Northern Ireland

Windsor Park prepares to welcome 25,000 fight fans

World heavyweight champion Deontay Wilder arrives at George Best Airport. Picture by Cliff Donaldson
World heavyweight champion Deontay Wilder arrives at George Best Airport. Picture by Cliff Donaldson World heavyweight champion Deontay Wilder arrives at George Best Airport. Picture by Cliff Donaldson

AMONG the 25,000 fight fans gathering tonight to watch Carl Frampton fulfil a career-long dream to box at Windsor Park will be WBC heavyweight champion Deontay Wilder.

The `Bronze Bomber' and his retinue flew into George Best Airport yesterday ahead of fight night at the ground where the legendary Northern Ireland footballer thrilled crowds throughout the 1970s.

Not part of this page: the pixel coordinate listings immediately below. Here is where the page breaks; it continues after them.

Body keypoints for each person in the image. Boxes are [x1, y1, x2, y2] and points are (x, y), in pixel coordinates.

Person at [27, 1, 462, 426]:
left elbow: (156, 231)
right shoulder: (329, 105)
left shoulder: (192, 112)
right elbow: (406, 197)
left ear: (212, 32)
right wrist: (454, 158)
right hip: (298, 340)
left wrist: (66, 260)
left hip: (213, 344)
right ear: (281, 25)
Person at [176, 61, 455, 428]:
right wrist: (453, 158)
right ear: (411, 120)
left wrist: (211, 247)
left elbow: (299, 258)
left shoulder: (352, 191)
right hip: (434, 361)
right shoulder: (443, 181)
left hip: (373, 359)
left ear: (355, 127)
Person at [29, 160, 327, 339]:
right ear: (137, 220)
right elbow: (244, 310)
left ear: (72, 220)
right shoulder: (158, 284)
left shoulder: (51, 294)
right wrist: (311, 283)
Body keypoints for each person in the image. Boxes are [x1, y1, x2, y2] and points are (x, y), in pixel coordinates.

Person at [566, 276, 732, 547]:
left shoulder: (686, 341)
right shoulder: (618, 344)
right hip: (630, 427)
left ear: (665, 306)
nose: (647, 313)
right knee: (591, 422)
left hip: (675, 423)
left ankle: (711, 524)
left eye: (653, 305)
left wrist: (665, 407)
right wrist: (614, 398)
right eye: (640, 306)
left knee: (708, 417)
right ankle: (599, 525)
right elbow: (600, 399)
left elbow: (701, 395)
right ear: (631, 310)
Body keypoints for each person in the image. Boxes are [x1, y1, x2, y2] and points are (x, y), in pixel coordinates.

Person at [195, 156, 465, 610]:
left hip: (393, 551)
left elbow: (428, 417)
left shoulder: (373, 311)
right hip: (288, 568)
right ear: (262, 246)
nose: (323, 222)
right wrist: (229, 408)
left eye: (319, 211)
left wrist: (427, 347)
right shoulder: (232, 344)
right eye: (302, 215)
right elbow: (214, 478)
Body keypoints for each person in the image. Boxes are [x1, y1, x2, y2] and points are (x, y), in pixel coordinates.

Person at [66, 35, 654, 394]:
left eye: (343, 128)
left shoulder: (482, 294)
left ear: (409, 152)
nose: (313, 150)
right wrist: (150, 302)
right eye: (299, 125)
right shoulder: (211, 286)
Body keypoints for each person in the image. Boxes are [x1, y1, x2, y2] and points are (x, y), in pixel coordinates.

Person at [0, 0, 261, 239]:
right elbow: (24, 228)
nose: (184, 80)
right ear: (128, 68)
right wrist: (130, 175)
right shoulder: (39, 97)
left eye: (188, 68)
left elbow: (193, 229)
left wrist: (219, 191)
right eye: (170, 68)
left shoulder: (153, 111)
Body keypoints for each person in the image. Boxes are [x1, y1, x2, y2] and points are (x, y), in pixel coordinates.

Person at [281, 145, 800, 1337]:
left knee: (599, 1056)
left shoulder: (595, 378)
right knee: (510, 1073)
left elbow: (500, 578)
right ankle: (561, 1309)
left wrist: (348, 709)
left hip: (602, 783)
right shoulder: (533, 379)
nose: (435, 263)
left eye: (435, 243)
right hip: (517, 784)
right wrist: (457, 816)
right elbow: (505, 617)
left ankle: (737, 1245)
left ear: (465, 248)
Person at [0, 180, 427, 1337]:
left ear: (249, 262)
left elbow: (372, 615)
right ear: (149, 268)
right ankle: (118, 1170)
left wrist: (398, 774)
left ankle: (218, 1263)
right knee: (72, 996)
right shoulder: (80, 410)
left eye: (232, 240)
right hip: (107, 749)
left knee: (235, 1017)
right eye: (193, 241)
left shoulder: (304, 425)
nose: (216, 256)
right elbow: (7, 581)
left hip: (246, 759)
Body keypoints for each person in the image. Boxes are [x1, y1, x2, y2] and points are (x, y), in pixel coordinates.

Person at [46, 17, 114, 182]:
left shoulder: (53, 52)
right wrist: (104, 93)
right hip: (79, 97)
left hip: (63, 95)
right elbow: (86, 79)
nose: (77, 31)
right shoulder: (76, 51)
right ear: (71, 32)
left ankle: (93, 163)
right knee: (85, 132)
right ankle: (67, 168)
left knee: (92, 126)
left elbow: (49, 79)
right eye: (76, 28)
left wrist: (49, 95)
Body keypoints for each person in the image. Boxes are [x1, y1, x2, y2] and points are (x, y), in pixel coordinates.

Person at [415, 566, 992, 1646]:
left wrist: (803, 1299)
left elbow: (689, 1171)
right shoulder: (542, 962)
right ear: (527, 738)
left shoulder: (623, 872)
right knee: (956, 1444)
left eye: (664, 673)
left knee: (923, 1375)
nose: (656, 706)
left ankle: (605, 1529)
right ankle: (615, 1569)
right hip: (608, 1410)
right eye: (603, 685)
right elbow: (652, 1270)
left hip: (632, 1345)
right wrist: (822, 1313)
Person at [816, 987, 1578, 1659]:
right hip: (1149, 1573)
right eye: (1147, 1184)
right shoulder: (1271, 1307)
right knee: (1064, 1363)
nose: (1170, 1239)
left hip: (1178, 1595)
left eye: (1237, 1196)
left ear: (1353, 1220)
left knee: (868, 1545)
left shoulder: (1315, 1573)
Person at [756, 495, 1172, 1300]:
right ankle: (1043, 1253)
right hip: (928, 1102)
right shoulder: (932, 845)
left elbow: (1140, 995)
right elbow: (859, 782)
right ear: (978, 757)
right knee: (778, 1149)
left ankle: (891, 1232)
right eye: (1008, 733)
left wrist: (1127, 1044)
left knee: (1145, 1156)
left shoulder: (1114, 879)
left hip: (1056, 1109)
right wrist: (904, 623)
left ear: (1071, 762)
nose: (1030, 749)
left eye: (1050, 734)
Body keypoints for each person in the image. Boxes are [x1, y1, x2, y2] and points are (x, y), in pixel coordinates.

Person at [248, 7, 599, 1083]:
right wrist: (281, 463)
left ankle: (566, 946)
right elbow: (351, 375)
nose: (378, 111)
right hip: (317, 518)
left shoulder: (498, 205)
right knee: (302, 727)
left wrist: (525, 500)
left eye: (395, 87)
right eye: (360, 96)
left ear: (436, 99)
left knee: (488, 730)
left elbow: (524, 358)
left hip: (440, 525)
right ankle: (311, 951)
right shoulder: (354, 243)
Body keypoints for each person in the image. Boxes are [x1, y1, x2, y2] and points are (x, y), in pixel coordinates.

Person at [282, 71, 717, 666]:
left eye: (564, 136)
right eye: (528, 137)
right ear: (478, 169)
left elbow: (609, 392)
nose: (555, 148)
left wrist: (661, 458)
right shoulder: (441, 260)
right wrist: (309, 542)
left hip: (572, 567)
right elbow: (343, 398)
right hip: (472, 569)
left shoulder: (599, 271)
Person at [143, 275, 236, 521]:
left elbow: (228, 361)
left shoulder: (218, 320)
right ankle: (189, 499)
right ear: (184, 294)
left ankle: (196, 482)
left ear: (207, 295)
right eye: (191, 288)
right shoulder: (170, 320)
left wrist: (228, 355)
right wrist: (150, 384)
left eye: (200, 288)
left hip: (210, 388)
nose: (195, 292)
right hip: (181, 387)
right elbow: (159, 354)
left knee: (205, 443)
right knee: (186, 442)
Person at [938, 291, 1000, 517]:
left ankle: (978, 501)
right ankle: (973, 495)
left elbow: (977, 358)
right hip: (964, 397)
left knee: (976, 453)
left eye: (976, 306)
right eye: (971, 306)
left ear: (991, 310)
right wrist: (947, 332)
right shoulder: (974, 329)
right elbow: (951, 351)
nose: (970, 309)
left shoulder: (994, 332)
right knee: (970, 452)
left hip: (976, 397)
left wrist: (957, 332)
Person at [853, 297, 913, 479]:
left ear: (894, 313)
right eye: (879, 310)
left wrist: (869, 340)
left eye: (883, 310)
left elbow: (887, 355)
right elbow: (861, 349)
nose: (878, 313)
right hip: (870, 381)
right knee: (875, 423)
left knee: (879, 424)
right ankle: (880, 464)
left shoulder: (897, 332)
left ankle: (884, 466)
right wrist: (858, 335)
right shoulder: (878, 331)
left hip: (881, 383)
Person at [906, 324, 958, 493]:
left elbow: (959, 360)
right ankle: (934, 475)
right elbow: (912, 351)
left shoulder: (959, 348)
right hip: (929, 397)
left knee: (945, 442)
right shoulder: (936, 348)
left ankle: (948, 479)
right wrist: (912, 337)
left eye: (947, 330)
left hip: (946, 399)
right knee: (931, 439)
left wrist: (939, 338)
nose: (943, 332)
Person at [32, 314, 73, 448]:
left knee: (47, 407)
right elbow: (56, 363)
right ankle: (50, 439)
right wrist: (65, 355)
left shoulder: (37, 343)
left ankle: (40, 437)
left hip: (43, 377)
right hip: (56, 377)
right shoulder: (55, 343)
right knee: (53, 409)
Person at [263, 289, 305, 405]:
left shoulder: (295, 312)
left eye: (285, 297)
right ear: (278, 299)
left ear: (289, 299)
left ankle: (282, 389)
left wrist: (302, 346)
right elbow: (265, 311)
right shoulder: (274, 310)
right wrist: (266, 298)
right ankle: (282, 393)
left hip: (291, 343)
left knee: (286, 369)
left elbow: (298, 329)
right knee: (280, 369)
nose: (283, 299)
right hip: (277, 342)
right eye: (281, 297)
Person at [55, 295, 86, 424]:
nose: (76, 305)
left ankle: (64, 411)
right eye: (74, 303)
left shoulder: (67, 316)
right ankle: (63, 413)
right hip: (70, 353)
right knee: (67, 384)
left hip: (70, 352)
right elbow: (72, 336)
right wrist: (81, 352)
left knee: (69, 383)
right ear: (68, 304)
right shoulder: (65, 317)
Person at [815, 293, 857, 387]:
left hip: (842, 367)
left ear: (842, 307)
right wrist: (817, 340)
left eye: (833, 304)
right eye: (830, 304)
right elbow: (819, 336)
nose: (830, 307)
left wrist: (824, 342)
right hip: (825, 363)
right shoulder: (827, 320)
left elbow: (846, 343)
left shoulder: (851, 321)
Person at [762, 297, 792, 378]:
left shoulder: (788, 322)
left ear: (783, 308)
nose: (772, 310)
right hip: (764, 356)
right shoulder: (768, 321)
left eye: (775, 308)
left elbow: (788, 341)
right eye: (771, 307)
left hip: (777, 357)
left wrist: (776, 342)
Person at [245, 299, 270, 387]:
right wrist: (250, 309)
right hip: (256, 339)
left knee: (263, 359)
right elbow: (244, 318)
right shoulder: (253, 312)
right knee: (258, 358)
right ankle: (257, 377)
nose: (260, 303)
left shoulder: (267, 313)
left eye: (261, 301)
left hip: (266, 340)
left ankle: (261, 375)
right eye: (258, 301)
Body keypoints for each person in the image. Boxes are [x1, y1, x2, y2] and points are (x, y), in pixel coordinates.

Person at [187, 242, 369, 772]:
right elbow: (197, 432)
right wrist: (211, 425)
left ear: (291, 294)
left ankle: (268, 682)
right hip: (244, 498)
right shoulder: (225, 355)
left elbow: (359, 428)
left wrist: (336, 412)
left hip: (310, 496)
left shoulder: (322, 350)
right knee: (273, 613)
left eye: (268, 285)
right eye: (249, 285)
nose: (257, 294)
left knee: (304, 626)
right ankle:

In recent years, Frampton has enjoyed the Green and White Army's home matches from the VIP area of the stadium, alongside other local celebrities like golfer Rory McIlroy, actor James Nesbitt and singer Gary Lightbody.

Tonight, the Tigers Bay `Jackal' will be the headline attraction as he meets Australian Luke Jackson in the outdoor spectacular in the stadium where dreams have both come true and been dashed.

There will also be huge interest in double Olympic medallist Paddy Barnes, who will faces a world title fight against WBC flyweight champion Cristopher Rosale.

But Wilder, who will be at the ringside in a TV commentary role, will primarily be focused on another part of the under card - Tyson Fury vs Francesco Pianeta.

Both Frampton and Fury are hoping victory tonight's fights will set up a world title challenge.

And it was Fury's weigh-in at the Europa Hotel in Belfast city centre which Wilder crashed yesterday, the pair staging a noisy and entertaining face-off in the plush lobby.

The complex infrastructure needed to stage the outdoor fights has angered some living nearby, with Blackstaff Residents' Association chairman William Dickson saying "many cars that are not normally parked there have greatly reduced parking spaces for local people".

"There has also been an increase in vehicles of all kinds using the streets.

"... The situation has become a joke. Photos show a lorry with crowd control barriers stuck, and blocking the main Donegall Avenue."

He accused the IFA of "ignoring residents' requests to hold meetings of the community forum which last met on March 25, 2017".

A spokesman for the IFA acknowledged that two of the 25 lorry deliveries for the fight "wrongly came to the Donegall Avenue gate", despite the association having "written to every supplier to say that they mustn't come through Donegall Avenue, but through the non-residential Boucher Road entrance".

However, he insisted it had "written to the residents on three occasions in recent weeks, the most recent communication was 400 leaflets which were hand-delivered yesterday (containing) detailed information on the fight and provided a help-line for residents should they have any issues with noise".

Ticket holders have been encouraged to enter and leave the stadium from the Boucher Road side where possible, with "substantial numbers" of PSNI officers policing potential "traffic or anti-social behaviour issues in the area outside the stadium".

Extra waste bins will also be placed inside and outside the entrances to the stadium and additional trains laid on.